CFAI says “a series that trends upward or downward over time often has a unit root.”
This statement is not intuitive to me. When I see a time series that trends upwards or downwards, my first instinct would be that the errors are autocorrelated, the series is covariance nonstationary, and it would need to be tested for serially correlated errors. I would not have the instinct to think that the series has a unit root.
Why should we automatically think a series likely has a unit root if it trends upwards or downwards?
If a series is covariance nonstationary, does it mean that it must have a unit root?
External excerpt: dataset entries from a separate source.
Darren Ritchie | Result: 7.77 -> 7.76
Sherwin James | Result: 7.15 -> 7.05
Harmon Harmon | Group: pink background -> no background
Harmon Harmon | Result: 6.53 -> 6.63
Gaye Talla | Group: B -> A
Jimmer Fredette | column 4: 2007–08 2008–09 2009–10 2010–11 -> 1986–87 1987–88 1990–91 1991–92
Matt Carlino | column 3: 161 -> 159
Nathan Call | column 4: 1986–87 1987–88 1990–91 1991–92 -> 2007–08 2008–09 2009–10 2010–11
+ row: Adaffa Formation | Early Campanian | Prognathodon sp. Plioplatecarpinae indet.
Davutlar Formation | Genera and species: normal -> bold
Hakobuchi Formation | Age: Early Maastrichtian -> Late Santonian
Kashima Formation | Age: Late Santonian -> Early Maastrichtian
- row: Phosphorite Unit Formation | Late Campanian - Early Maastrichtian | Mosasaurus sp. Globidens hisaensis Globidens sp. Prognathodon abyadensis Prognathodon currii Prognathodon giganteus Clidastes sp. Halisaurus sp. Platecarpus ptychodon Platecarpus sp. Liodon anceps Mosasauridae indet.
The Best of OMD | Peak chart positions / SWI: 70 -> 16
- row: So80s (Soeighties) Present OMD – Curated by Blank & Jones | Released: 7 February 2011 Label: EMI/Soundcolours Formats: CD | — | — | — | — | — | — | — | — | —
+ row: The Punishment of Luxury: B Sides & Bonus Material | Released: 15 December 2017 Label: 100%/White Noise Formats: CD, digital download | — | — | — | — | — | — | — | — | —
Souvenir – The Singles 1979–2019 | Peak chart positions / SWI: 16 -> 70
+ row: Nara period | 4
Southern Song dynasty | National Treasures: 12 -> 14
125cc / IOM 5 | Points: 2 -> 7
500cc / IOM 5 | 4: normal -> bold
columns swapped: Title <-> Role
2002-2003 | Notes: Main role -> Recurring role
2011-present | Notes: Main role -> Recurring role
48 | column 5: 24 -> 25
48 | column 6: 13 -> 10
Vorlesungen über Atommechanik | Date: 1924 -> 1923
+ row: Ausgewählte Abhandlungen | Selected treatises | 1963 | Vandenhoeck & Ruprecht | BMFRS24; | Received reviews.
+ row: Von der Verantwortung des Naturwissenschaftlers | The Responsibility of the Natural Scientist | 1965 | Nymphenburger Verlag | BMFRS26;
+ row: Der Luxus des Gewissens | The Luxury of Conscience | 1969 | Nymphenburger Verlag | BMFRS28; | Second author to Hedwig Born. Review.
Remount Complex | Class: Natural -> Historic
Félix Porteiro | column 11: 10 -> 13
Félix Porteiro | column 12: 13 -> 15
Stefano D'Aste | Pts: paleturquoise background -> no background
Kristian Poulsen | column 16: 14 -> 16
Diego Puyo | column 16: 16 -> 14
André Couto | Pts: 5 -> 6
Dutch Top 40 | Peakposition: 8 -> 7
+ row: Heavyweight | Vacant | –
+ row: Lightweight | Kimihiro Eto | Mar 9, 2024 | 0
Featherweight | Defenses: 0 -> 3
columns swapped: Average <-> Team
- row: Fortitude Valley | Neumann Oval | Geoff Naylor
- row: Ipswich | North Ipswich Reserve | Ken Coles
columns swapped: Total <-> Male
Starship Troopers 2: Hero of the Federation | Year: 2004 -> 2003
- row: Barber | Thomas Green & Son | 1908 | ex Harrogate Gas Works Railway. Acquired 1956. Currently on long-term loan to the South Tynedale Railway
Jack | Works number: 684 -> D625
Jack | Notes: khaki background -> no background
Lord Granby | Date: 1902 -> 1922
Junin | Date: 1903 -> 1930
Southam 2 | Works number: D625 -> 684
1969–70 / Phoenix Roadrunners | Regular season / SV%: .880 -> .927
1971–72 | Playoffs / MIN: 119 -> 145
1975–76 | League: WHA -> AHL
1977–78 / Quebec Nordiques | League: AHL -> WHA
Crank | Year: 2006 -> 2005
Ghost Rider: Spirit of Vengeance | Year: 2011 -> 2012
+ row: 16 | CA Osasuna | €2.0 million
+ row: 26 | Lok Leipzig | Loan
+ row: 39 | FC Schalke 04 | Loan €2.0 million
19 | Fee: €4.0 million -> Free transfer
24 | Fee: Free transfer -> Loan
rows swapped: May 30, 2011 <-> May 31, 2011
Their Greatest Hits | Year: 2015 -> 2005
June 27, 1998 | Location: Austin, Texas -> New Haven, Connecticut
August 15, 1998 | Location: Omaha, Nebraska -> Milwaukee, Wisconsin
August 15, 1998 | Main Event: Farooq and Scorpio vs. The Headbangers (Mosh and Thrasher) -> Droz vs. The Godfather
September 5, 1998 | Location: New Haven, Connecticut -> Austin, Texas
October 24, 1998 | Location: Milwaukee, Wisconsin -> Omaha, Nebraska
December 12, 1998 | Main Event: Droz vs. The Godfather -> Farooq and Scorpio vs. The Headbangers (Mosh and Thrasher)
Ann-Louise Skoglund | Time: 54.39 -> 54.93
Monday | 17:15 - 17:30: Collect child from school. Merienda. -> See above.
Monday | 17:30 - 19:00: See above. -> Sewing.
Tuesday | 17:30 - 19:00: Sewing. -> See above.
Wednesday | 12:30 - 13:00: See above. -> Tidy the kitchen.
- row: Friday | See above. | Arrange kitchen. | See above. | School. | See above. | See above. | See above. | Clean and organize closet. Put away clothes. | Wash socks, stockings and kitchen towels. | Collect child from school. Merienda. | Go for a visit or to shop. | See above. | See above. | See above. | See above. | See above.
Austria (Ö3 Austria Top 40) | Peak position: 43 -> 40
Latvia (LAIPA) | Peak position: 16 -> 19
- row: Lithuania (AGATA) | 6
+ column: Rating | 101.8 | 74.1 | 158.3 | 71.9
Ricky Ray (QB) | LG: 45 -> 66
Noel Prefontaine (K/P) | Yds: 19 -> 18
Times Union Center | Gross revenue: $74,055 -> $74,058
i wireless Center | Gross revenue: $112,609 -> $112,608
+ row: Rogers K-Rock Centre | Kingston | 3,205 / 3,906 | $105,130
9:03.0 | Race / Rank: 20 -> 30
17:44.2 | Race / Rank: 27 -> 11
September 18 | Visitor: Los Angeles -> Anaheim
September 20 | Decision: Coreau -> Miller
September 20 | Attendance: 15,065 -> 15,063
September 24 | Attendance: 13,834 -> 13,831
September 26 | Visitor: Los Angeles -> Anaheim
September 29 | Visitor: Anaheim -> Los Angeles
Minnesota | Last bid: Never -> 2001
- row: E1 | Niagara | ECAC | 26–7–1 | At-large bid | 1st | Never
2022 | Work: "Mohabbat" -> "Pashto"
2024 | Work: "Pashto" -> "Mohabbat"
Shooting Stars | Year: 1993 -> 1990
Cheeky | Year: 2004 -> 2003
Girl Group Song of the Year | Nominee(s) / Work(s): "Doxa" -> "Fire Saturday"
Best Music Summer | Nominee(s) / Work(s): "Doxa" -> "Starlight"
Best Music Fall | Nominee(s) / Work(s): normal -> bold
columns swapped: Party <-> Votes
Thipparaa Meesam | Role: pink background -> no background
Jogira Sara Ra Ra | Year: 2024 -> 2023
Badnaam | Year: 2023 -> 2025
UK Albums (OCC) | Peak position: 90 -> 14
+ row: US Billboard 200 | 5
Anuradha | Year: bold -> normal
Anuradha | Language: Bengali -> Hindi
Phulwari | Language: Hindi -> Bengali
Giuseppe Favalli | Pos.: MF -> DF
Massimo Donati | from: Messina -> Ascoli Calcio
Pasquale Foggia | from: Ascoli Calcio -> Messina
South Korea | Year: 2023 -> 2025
Is it possible for a series to be covariance nonstationary while not having a unit root?
If a series has a unit root, is it the case that it must be a random walk? Can a series have a unit root and not be a random walk?
It certainly _ can _ have a unit root, but it could also have b1 = 1.1. I see no reason that the former should be more likely than the latter.
Why would having a trend induce you to think of nonzero serial correlation? You certainly cannot have all of your errors positive (or all negative), so I don’t see how positive serial correlation would have anything to do with a trend
No reason that I can imagine.
It’s a possibility, to be sure, but not remotely the only (or even the most likely) possibility, as far as I can tell.
I’m confusing serial correlation with unit root. They seem fairly similar to me: both indicate nonstationarity.
When you observe a time series with errors that trend upward/downward rather than errors that fluctuate constantly around the mean, what would be your first thought?